My daughter loves to "color." She giggles when handed crayons and often travels from room to room with an etch-a-sketch in tow. Without fail, after she has scribbled by herself for a few minutes, she will ask me or my husband to draw for her. At first her requests were simple and often based on what I (given my lack of artistic talent) had previously drawn: simple shapes, letters, perhaps a cat if I were feeling ambitious. But these days her preferences have become more specific. "Mama, draw Miss Sarah." "Draw down dog." "Draw Omaha."

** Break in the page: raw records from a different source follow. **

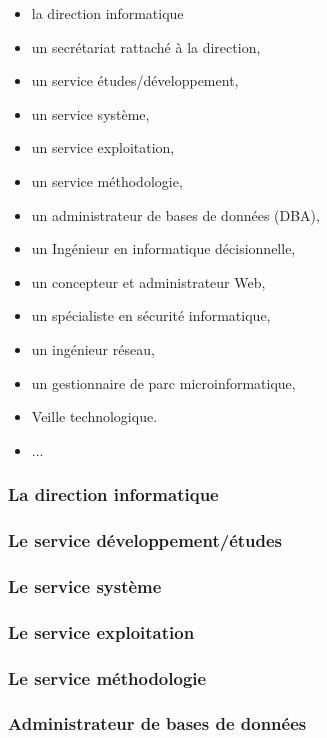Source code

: \documentclass[10pt,a4paper,oneside,titlepage]{report}
\begin{document}
\begin{sffamily}
\begin{itemize}
\item la direction informatique
\item un secrétariat rattaché à la direction,
\item un service études/développement,
\item un service système,
\item un service exploitation,
\item un service méthodologie,
\item un administrateur de bases de données (DBA),
\item un Ingénieur en informatique décisionnelle,
\item un concepteur et administrateur Web,
\item un spécialiste en sécurité informatique,
\item un ingénieur réseau,
\item un gestionnaire de parc microinformatique,
\item Veille technologique.
\item ...
\end{itemize}

\subsubsection{La direction informatique}

\subsubsection{Le service développement/études}

\subsubsection{Le service système}

\subsubsection{Le service exploitation}

\subsubsection{Le service méthodologie}

\subsubsection{Administrateur de bases de données}


\end{sffamily}
\end{document}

I first found myself trying to steer her instead toward something more befitting my stick-figure skills. "Why don't we draw a tree..." But she would not be deterred. "Sweetheart, mama is not a good artist," I heard myself say, and then I stopped. I realized I was allowing my self-consciousness to stand in the way of a bonding opportunity. My daughter was not demanding a perfect representation. She was not sharpening her art critic skills. She was asking to play together - sharing a moment and a sketchpad.
So I put crayon to paper, and I was delighted to discover a stick figure with a ponytail is a perfectly suitable rendering of her favorite teachers. A few rectangles under a blue sky pass muster for a city scape. And she has yet to complain that cats, dogs, and horses bear a striking resemblance to one another...
Where have you allowed your perfectionism to stand in the way of sharing a moment or taking a first step? What light can you let shine through the cracks in your veneer?